Hardware design source files
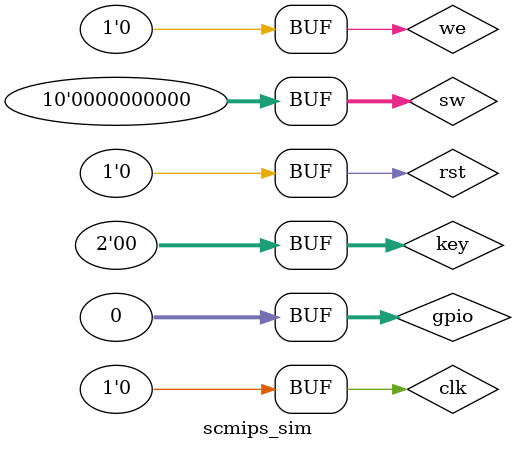
<source format=v>
`timescale 1 ps/ 1 ps


module scmips_sim();
`include "common_param.vh"
   parameter PERIOD=10000;  // (clock period)/2

   // constants
   // general purpose registers
   reg        clk, rst, we;
   reg [1:0]  key;
   reg [9:0]  sw;
   reg [31:0] gpio;

   // wires
   wire [4:0]  ledr;
   wire [7:0]  hex0, hex1, hex2, hex3, hex4, hex5;

   Board board0 (.CLK(clk),
                 .RST(rst),
                 .WE(we),
                 .KEY(key),
                 .SLCT(sw[4:0]),
                 .W_Ins(gpio),
                 .LEDR(ledr),
                 .HEX0(hex0),
                 .HEX1(hex1),
                 .HEX2(hex2),
                 .HEX3(hex3),
                 .HEX4(hex4),
                 .HEX5(hex5));

   always begin
      clk=#(PERIOD) 1'd1;
      clk=#(PERIOD) 1'd0;
   end

   initial
     begin
        we=1'd0; rst=1'd0;
        gpio=32'd0; sw=9'b000000000;
        key=2'b00;
        
        rst=#(PERIOD) 1'd1;
        rst=#(PERIOD) 1'd0;
     end
endmodule

</source>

* PROBLEM STATEMENT *
Text only, pictures out: give every record again as written.

* EXPECTED ANSWER *
<source format=v>
`timescale 1 ps/ 1 ps


module scmips_sim();
`include "common_param.vh"
   parameter PERIOD=10000;  // (clock period)/2

   // constants
   // general purpose registers
   reg        clk, rst, we;
   reg [1:0]  key;
   reg [9:0]  sw;
   reg [31:0] gpio;

   // wires
   wire [4:0]  ledr;
   wire [7:0]  hex0, hex1, hex2, hex3, hex4, hex5;

   Board board0 (.CLK(clk),
                 .RST(rst),
                 .WE(we),
                 .KEY(key),
                 .SLCT(sw[4:0]),
                 .W_Ins(gpio),
                 .LEDR(ledr),
                 .HEX0(hex0),
                 .HEX1(hex1),
                 .HEX2(hex2),
                 .HEX3(hex3),
                 .HEX4(hex4),
                 .HEX5(hex5));

   always begin
      clk=#(PERIOD) 1'd1;
      clk=#(PERIOD) 1'd0;
   end

   initial
     begin
        we=1'd0; rst=1'd0;
        gpio=32'd0; sw=9'b000000000;
        key=2'b00;
        
        rst=#(PERIOD) 1'd1;
        rst=#(PERIOD) 1'd0;
     end
endmodule

</source>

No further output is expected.